News media picked up the story, pointing to a page on the AOL help site titled, “Dial-up Internet to be discontinued,” which read:
AOL routinely evaluates its products and services and has decided to discontinue Dial-up Internet. This service will no longer be available in AOL plans. As a result, on September 30, 2025 this service and the associated software, the AOL Dialer software and AOL Shield browser, which are optimized for older operating systems and dial-up internet connections, will be discontinued.
This change will not affect any other benefits in your AOL plan, which you can access any time on your AOL plan dashboard. To manage or cancel your account, visit MyAccount.
For more information or if you have questions about your account, call:
U.S. – 1-888-265-5555
Canada – 1-888-265-4357
Ars Technica, citing 2022 US Census data, reported that approximately 175,000 American households still connect to the Internet through dial-up services. “These users typically live in rural areas where broadband infrastructure doesn’t exist or remains prohibitively expensive to install.”
For those users, alternatives are limited, the publication said – satellite Internet offers faster speeds than dial-up but often with data caps and higher latency, while infrastructure investments for traditional broadband “don’t always make economic sense in sparsely populated areas.”

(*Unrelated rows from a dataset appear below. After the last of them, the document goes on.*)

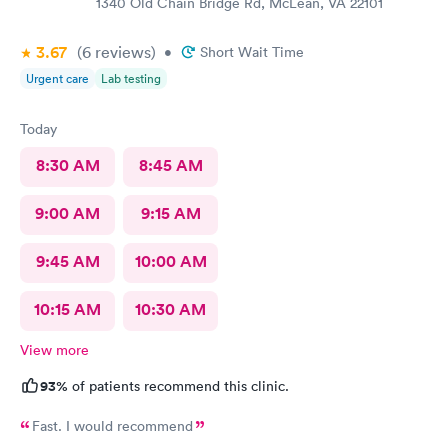
1340 Old Chain Bridge Rd, McLean, VA 22101
3.67
(6
reviews
)
•
Short Wait Time
Urgent care
Lab testing
Today
8:30 AM
8:45 AM
9:00 AM
9:15 AM
9:45 AM
10:00 AM
10:15 AM
10:30 AM
View more
93%
of patients recommend this clinic.
Fast. I would recommend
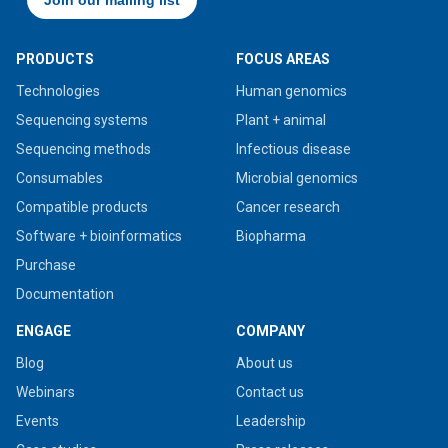
PRODUCTS
FOCUS AREAS
Technologies
Human genomics
Sequencing systems
Plant + animal
Sequencing methods
Infectious disease
Consumables
Microbial genomics
Compatible products
Cancer research
Software + bioinformatics
Biopharma
Purchase
Documentation
ENGAGE
COMPANY
Blog
About us
Webinars
Contact us
Events
Leadership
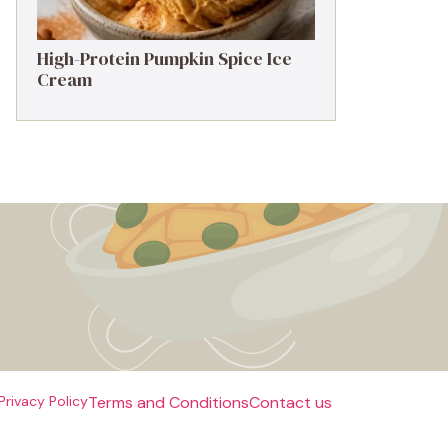
High-Protein Pumpkin Spice Ice
Cream
Privacy Policy
Terms and Conditions
Contact us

While 175,000 households may not sound like a lot, it makes sense that those are people who may rely on online shopping the most.
In its coverage, Wired wrote, “The persistence of dial-up highlights the ongoing digital divide in the United States. While urban users enjoy gigabit fiber connections, some rural residents still rely on the same technology that powered the internet of 1995. Even basic tasks like loading a modern webpage—designed with the assumption of broadband speeds—can take minutes over a dial-up connection, or sometimes it doesn’t work at all.”
Maybe they should switch to WM Connect? That was Walmart’s alternative choice when AOL was king, and only $8.95 a month instead of the $19.95 for AOL dial-up!